In fact, Tuesday Night Contender Series is one of the key programming features in the UFC’s new five-year deal with ESPN, which kicks off in 2019. The show will air on ESPN+. The key difference between TUF and Tuesday Night Contender Series is that all fights are official right off the bat. TUF contestants had to live in a house for six weeks and fight their way through a field of exhibition bouts which for the most part didn’t count toward their official record to land their first real fight on the live finale. Now they just show up and fight. And it’s left to White’s discretion to hand out UFC contracts to those who showcase well on the new show. It’s a cross between TUF and American Idol.

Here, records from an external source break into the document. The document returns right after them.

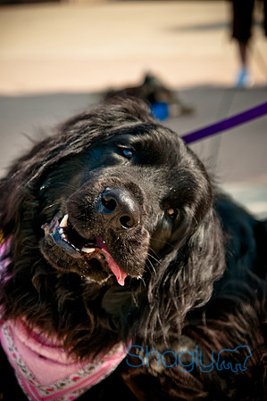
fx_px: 836
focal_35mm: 75
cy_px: 200
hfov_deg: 18.1
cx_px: 134
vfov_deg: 27.0
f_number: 2.8
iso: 200
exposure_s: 1/800
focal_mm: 50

Hardy made the most of his shot by scoring a ridiculous 57-second knockout of Lane, landing a short right hook to set up a powerbomb of a left. It brought both White and UFC matchmaker Mick Maynard out of their seats, shouting variations of “holy shit.” And it was a holy shit moment. As in, holy shit, you know what that means, right? That knockout earned Greg Hardy a UFC contract. Or at least “developmental contract,” as White explained afterward.

“You see he has power and he’s a big heavyweight but he needs to work more and get more fights,” White said. “I have a few ideas on what to do with this guy to let him develop. We’ll try to build him up.”

So what does all that mean? That if the UFC assigns Hardy to a couple of fights on the lesser platforms—such as in the feeder league, the Legacy Fighting Alliance—the wins will add up, the buzz will build, and Hardy will begin to emerge from his checkered past as a prospect instead of a problem? We’ll see. White isn’t afraid to do the slow play on Hardy, nor to ultimately stand by his side, because a freshly struck match set to the PC world at large is still good business. White has always been good at shepherding the fallen and the disenfranchised, and in the UFC there are dozens (upon dozens) of people asking forgiveness.

No? Look around the landscape. Nick Diaz just recently got arrested on domestic violence charges. Jon Jones was stripped of a title after hitting a pregnant woman’s car with his SUV, and fleeing the scene. Alexander Gustafsson did 15 months in a Swedish prison for “grievous bodily harm” before his UFC career. Anthony Johnson was briefly suspended during a domestic abuse investigation, and returned to fight for the title. Hell, Conor McGregor tried to throw a dolly through a bus window at UFC 223, and some fans cheered. And Floyd Mayweather, the great boxer that White is infinitely open-minded about bringing over to the UFC, did his time after domestic battery, too.

If there’s money in it, Dana White doesn’t necessarily scare at mugshots.

Not that there aren’t plenty of good people in MMA, because there are. Lots of them. Discipline and honor remain at the heart of the sport. But MMA is ultimately the fringe, and it’s that fringe that draws people in. Greg Hardy’s no different. Will PR take on a new meaning in the era of UFC’s ongoing mainstreaming and the company’s deal with ESPN? Will SportsCenter anchors flinch at Hardy’s name coming back onto their teleprompters? These are real questions, and we’ll have to wait to see how it plays out. But for now, the UFC isn’t above taking such risks. As a pariah in hope of a second chance, Hardy should feel right at home in the octagon.